Here What I did to merge 2 Dataframes column-wise in Pyspark (Without Joining) using @Shankar Koirala's Answer
+---+-----+ +-----+----+ +---+-----+-----+----+
| id| name| |secNo|city| | id| name|secNo|city|
+---+-----+ +-----+----+ +---+-----+-----+----+
| 1|sammy| + | 101| LA| => | 1|sammy| 101| LA|
| 2| jill| | 102| CA| | 2| jill| 102| CA|
| 3| john| | 103| DC| | 3| john| 103| DC|
+---+-----+ +-----+----+ +---+-----+-----+----+
Here's My Pyspark Code
df1_schema = StructType([StructField("id",IntegerType()),StructField("name",StringType())])
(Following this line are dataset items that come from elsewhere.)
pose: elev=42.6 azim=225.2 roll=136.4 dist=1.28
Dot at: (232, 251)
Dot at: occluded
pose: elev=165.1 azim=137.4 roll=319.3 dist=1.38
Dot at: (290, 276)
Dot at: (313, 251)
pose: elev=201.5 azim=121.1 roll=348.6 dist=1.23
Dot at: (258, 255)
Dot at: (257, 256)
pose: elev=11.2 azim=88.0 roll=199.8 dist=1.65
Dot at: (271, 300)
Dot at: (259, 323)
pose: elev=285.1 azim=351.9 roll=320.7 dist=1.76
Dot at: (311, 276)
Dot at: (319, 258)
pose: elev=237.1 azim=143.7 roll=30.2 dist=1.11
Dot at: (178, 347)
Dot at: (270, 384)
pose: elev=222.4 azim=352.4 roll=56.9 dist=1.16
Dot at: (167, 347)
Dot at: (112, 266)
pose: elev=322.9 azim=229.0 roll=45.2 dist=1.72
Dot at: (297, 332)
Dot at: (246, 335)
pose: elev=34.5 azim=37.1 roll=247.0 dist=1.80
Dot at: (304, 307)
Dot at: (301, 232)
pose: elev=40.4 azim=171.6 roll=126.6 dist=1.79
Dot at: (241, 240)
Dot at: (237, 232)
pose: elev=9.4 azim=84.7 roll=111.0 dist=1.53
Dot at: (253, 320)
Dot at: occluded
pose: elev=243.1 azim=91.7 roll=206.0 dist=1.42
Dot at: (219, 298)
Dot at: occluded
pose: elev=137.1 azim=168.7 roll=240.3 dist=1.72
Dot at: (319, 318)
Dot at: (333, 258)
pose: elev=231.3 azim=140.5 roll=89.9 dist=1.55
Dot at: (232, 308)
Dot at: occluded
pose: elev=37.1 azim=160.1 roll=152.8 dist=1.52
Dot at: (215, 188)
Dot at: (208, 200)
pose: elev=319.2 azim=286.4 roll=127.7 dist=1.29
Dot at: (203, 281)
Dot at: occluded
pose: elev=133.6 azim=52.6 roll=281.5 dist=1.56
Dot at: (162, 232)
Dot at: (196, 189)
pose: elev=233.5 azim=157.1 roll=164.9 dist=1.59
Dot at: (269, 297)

df1 = spark.sparkContext.parallelize([(1, "sammy"),(2, "jill"),(3, "john")])
df1 = spark.createDataFrame(df1, schema=df1_schema)
df2_schema = StructType([StructField("secNo",IntegerType()),StructField("city",StringType())])
df2 = spark.sparkContext.parallelize([(101, "LA"),(102, "CA"),(103,"DC")])
df2 = spark.createDataFrame(df2, schema=df2_schema)
df3_schema = StructType(df1.schema.fields + df2.schema.fields)
def myFunc(x):
dt1 = x[0]
dt2 = x[1]
id = dt1[0]
name = dt1[1]
secNo = dt2[0]
city = dt2[1]
return [id,name,secNo,city]
rdd_merged = df1.rdd.zip(df2.rdd).map(lambda x: myFunc(x))
df3 = spark.createDataFrame(rdd_merged, schema=df3_schema)
Note that the 2 tables should have the same number of rows. Thank you "Shankar Koirala"